おばあちゃんの本当
冒頭、おばあちゃんのケーキを長女が横からつまみぐいする。
とてもつっけんどんで、このおばあちゃんは大切にされていないのかなと感じさせる。
遠くに住む長男ばっかりのおばあちゃん。世話をしてあげているのは長女なのに、
髪を洗われてわざと大声で嫌がったりする。
扱いづらい年寄りと、老人の世話にちょっと辟易といった長女。
勉強の邪魔になると煩わしそうなようすの孫娘。その長男が不慮の死を遂げる。
長女と孫娘アダは、手紙を偽造してその死を隠し始める。
このあたり、長女や孫娘が非常におばあちゃんを愛しているのが浮かびあがってくる。
冷たそうな雰囲気の長女も、弟の死を嘆き、母親のおばあちゃんのことを心配する優しい人だった。
ところが、おばあちゃんの本当は違う。
DVDのディスクにもプリントしてある彼女の実にいい表情。
これはまさに彼女の見せなかった姿。
タバコを楽しみ、フランス語に堪能でルソーを読み、行動力もある。
スターリンを敬愛しているが、新世界を認めるリベラルな感性を持っていた。
そして彼女は賢明な判断もできる。
こんなおばあちゃんだったから、孫娘には理解があり、
パリに働きに出て行った息子を愛した。一方、グルジア語しか出来ず、
男嫌いで家も出て行かなかった長女とはうまくいかなかったのかなと思える作品。
秀作です。
3つの“やさしさ”の総和
母子家庭に生きる親子三世代(おばあちゃん、娘、孫娘)の心の交流の物語。 ストーリーはいささか『グッバイ、レーニン』と似てないこともない。 つまり、心臓の悪いおばあさんに息子の死を伝えまいと周りが躍起になって嘘を散りばめるというわけだ。邦題に「やさしい」という言葉を持ってきたのはとても巧い。ソ連からの独立を経てグルジアとして現在にいたるこの国では、その歴史に翻弄され続けた影響により「やさしさ」の定義は世代ごとに大きく異なる。本作はその差異から生み落とされたドラマということができるだろう。
一般的に「やさしさ」と呼ばれるものは、常に強者から弱者に向けて差し伸べられるものと考えられがちだ。つまり「施されるもの」として。共産主義という誘惑から脱した現代であればなおさらのこと多くの人がそう考えることだろう。
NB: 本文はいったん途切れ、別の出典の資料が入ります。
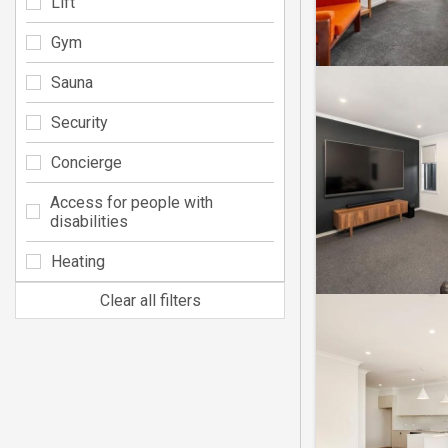
Lift
Gym
Sauna
Security
Concierge
Access for people with
disabilities
Heating
Clear all filters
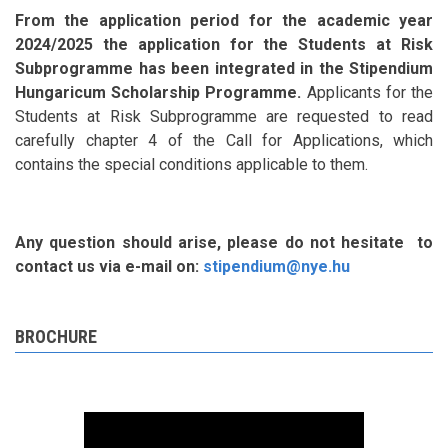
From the application period for the academic year
2024/2025 the application for the Students at Risk
Subprogramme has been integrated in the Stipendium
Hungaricum Scholarship Programme.
Applicants for the
Students at Risk Subprogramme are requested to read
carefully chapter 4 of the Call for Applications, which
contains the special conditions applicable to them.
Any question should arise, please do not hesitate to
contact us via e-mail on:
stipendium@nye.hu
BROCHURE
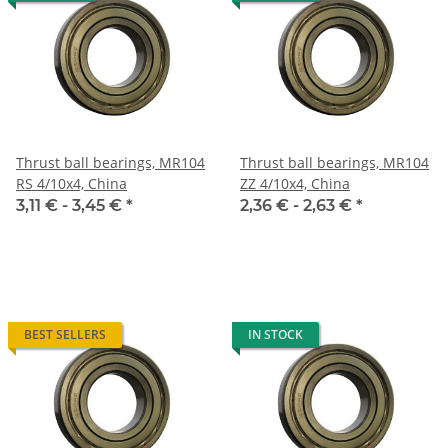
Thrust ball bearings, MR104
Thrust ball bearings, MR104
RS 4/10x4, China
ZZ 4/10x4, China
3,11 € -
3,45 €
*
2,36 € -
2,63 €
*
BEST SELLERS
IN STOCK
映画の中の“三世代の女性たち”はとても大きな愛に包まれている。しかし三者三様にそれぞれの世代の壁を持っていることも確か。そして、この映画で何より気付かされるのは、三世代という家族構成は、更に「二組の母娘」という単位に分けれらるということだ。それぞれの最小単位の中で「やさしさ」とはどのような解釈の決着をつけていくのか。ちょっとした驚きと、泣かされる結末がそこには待っている。
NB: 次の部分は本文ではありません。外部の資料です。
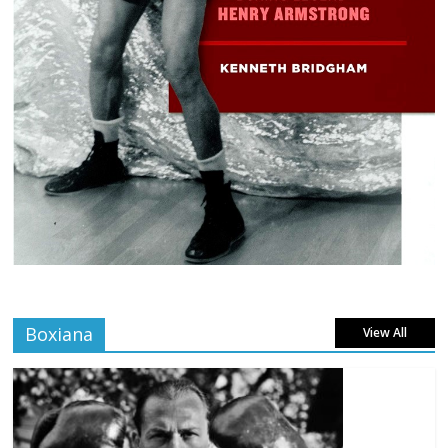
Boxiana
View All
グルジア国民と比べれば生きている生活環境も考え方も違うが、しかし一方で“高齢化社会”という難題を未来から突きつけられている日本人にとって、この映画は実にきもちのいい裏切られ方となって心に染みてくることだろう。
間違っても“ミステリー”ではないが、本作の監督はミス・ディレクションを巧みに感動へと昇華させた。早くも次の作品が楽しみな才能として認識しておきたい。